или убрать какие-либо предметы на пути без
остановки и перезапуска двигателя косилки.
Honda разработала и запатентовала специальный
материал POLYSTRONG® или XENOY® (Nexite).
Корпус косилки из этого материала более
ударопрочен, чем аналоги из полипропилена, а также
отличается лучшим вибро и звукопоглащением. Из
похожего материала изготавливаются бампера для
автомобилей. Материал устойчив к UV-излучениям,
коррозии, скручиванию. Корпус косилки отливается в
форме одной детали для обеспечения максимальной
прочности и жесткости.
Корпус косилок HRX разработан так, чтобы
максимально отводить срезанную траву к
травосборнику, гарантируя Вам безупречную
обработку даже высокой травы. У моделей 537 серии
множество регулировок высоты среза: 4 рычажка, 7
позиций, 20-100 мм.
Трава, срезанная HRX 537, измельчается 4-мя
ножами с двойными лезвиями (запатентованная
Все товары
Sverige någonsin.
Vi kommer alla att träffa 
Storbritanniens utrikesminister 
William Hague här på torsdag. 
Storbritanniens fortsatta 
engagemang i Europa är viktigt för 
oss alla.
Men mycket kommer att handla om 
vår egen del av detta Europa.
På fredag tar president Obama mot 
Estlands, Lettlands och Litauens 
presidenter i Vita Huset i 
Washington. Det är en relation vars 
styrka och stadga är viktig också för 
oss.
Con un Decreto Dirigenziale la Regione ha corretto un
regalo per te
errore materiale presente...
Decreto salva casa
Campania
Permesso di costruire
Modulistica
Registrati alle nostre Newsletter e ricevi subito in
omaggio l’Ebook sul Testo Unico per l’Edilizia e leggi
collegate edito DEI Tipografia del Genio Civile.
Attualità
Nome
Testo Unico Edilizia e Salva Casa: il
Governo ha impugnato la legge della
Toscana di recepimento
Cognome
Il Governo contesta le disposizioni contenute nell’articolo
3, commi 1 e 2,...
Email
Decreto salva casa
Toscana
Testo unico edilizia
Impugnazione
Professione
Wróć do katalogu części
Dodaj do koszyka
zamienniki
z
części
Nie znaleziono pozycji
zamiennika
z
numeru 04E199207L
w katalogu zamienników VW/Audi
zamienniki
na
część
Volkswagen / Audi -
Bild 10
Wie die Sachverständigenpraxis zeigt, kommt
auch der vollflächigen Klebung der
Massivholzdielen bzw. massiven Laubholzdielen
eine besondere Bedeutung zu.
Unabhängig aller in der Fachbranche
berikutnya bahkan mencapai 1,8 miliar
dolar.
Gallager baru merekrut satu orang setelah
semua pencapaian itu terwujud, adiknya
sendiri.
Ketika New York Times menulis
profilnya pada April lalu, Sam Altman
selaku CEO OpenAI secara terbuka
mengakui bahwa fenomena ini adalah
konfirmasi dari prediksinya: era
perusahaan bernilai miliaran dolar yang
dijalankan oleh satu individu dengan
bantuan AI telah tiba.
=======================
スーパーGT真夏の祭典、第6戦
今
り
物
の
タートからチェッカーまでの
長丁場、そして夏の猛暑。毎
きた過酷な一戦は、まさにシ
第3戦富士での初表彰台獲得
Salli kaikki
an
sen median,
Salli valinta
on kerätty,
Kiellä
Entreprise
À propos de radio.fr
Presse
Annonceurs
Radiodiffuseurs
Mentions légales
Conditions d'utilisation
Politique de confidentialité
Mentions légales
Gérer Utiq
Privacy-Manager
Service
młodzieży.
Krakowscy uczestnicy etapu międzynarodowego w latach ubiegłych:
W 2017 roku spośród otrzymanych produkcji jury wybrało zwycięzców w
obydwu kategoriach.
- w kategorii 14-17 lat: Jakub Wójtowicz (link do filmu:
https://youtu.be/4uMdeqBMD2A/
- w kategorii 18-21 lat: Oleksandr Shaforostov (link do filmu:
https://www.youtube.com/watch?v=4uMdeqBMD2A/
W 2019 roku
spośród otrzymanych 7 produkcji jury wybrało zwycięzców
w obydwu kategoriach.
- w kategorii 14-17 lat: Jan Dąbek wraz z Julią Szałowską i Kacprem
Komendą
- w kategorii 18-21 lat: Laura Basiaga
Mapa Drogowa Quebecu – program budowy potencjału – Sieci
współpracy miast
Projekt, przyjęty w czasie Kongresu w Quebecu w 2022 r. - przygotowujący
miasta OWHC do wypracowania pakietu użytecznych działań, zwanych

__________________________________________________

▶ Work to complete: Within the entries above, find every line where the string "obydwu" occurs, and copy it.

▶ Solution for this exercise:
obydwu kategoriach.
w obydwu kategoriach.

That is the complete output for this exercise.